### ВЫБРАННЫЙ ФРАГМЕНТ
--------------------------------------------------

Українська правда

"А где, ребята, у вас спектакли про Майдан?". Интервью с белорусским режиссером, создавшим спектакль об Олеге Сенцове

- 31 жовтня 2018, 07:00

6 и 7 ноября в Киеве впервые покажут спектакль Burning Doors подпольного "Белорусского свободного театра", который по всему миру рассказывает о том, как российские власти борются с людьми искусства.

Постановка состоит из трех частей.

В первой говорится о давлении на личность художника, она представлена историей участницы Pussy Riot Марии Алехиной.

Во второй о давлении на творчество, примером послужили перформансы россиянина Петра Павленского.

В третьей, посвященной украинскому режиссеру Олегу Сенцову, о давлении на тело художника.

В интервью "Украинская правда. Жизнь" режиссер Николай Халезин, который в 2011 году получил политическое убежище в Великобритании, рассказал, ради чего в спектакле актеры издеваются друг над другом и почему он не винит себя в их травмах.

Николай Халезин, режиссер "Белорусского свободного театра". 
Фото facebook/nikolai.khalezin

– Спектаклю Burning Doors уже два года. Он непосредственно касается Украины и украинца Олега Сенцова. Почему постановка доехала к нам только сейчас?

– Я бы даже немножко по-другому ставил вопрос – почему "Свободный театр" приезжает к вам только сейчас, хотя выступал уже на пяти континентах, больше чем в 40 странах, и находится совсем рядом…

Мы просто едем туда, куда зовут. Украина не звала. Я рад, что это наконец-то случится.

Насколько дорого обходятся гастроли спектакля?

--------------------------------------------------

### ДАННЫЕ НИЖЕ
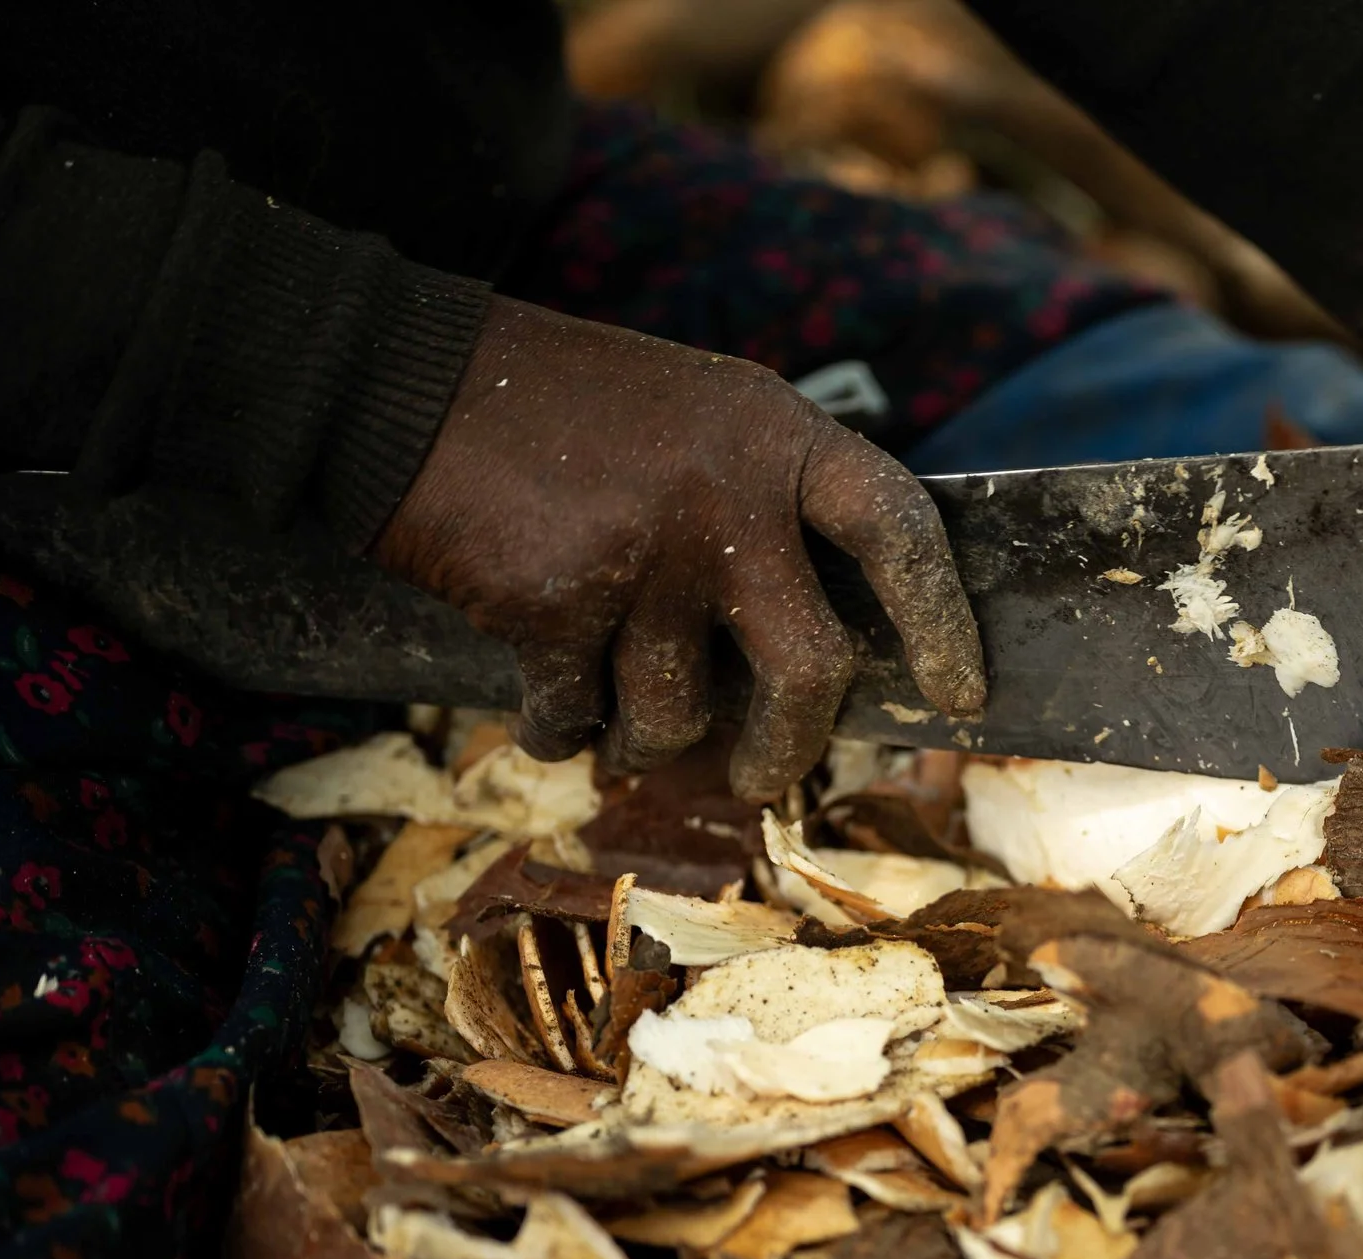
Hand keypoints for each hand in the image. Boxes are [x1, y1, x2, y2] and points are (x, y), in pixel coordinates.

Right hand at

--------------------------------------------------

### ЦЕЛЬ УПРАЖНЕНИЯ
Повторите без изменений часть интервью с белорусским режиссером, приведенного выше: начните с того места, где есть слова «6 и 7 ноября», и остановитесь после слов «россиянина Петра Павленского.».

### РЕЗУЛЬТАТ УПРАЖНЕНИЯ
6 и 7 ноября в Киеве впервые покажут спектакль Burning Doors подпольного "Белорусского свободного театра", который по всему миру рассказывает о том, как российские власти борются с людьми искусства.

Постановка состоит из трех частей.

В первой говорится о давлении на личность художника, она представлена историей участницы Pussy Riot Марии Алехиной.

Во второй о давлении на творчество, примером послужили перформансы россиянина Петра Павленского.